Shortly after four o’clock, Miss Elizabeth Allen was the first to board the
Carpathia
, as passengers from that ship crowded the decks and the corridors and looked on. Through the night, as they felt the
Carpathia
changing course, and caught glimpses of the crew’s urgent preparations, the passengers knew that something very serious must have happened. At first, they feared it was trouble on their own ship, and then they heard it from crew members and passed it on … the
Titanic
was sinking … the unsinkable ship was in trouble … an iceberg … going down…. And now, as they looked around them, over an expanse of four miles, they saw the lifeboats all around them. People began to call out, there was waving and shouting from some, and from other boats only silence, as shocked faces looked up. There was no way to tell anyone what had happened, no way to say what they had felt as they looked on, the huge stern sticking straight up into the night sky, toward the stars, and then plunging down, carrying with it their husbands and brothers and friends, gone forever.

As Edwina watched the
Carpathia
move closer to them, she let George hold the baby for a while, and wedged Fannie in between them. George’s hands were too cold to row anymore, and still wearing Charles’s gloves, she took a turn rowing toward the ship, sitting next to the Countess of Rothes, who had rowed relentlessly for the past two hours. George had done his fair share, too, but Edwina had spent much of the time holding the baby, and trying to comfort Fannie, who had cried for Kate ever since they left the ship, and more than once she had asked for Alexis. Edwina had assured her that they would find them all again as soon as they could.

Edwina assumed somehow that her mother had found Alexis by then, even though Edwina had led her to believe that the child had been put in the lifeboat with them. But it was possible that Alexis would have reappeared, and Edwina also tried to assume that the rest of her family, and Charles, were in another lifeboat nearby. She had to believe that. People were still calling out to other boats as the
Carpathia
neared, hoping to find husbands and friends, asking who was on board, or if they had seen them. Several of the lifeboats had tied up together by then, although number eight and several others were still on their own, moving slowly through the ice-speckled water. And then finally at seven o’clock in the morning, it was their turn, as they hovered near the rope ladder and the rope sling that the
Carpathia
had prepared to bring them up to the deck, where the others were now waiting. There were twenty-four women and children aboard lifeboat number eight, and four crewmen. And Seaman Jones at the oars called up to the men on the ship and explained that there were several very small children. The deckhands on the
Carpathia
lowered a mail sack then, and with trembling hands, Edwina helped Seaman Jones carefully put Fannie into it as she cried and begged Edwina not to make her do it.

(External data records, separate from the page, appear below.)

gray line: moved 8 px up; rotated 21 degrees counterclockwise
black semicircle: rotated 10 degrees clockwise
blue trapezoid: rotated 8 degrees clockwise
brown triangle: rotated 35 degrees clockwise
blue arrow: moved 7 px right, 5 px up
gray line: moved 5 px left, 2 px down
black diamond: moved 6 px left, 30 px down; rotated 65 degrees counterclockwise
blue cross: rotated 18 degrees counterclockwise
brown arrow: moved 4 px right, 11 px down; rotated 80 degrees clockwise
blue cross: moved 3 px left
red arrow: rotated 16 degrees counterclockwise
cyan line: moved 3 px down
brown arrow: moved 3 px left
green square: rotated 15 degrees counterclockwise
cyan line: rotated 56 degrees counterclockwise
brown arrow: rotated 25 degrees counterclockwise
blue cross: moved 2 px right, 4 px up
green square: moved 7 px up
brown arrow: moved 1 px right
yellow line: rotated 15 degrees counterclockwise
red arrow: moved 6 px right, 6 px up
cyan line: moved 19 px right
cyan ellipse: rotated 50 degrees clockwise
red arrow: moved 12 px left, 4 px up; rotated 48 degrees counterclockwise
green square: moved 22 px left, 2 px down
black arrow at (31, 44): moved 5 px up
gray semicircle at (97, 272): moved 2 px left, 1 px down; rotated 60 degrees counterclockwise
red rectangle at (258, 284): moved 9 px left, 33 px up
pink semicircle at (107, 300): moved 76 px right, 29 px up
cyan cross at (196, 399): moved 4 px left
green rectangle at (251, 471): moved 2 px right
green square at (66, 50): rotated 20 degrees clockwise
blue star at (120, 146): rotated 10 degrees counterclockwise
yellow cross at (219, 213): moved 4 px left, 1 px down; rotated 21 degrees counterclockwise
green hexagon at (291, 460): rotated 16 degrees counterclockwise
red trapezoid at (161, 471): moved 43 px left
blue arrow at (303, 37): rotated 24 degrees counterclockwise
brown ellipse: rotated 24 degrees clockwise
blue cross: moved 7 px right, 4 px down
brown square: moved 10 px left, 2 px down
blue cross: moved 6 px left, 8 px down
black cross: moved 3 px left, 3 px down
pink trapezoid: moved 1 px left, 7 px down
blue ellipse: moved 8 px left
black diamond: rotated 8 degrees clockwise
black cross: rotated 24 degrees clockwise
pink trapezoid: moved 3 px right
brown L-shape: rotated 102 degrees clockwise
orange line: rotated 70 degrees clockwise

“It’s alright, sweetheart. We’re going up to the big ship now, and then we’re going to find Mama and Papa.” She said it as much for herself as she did for her little sister. And as she watched the tiny dark head at the top of the mail sack, she felt tears sting her eyes, thinking of what they had been through. She felt George squeeze her hand, and she squeezed it back without looking at him. She knew that if she did, she would begin to sob. She couldn’t allow herself the luxury of letting go yet. Not until she knew that the others were safe, and in the meantime, she had to take care of Fannie,
Teddy, and George, and that was all she could allow herself to think of.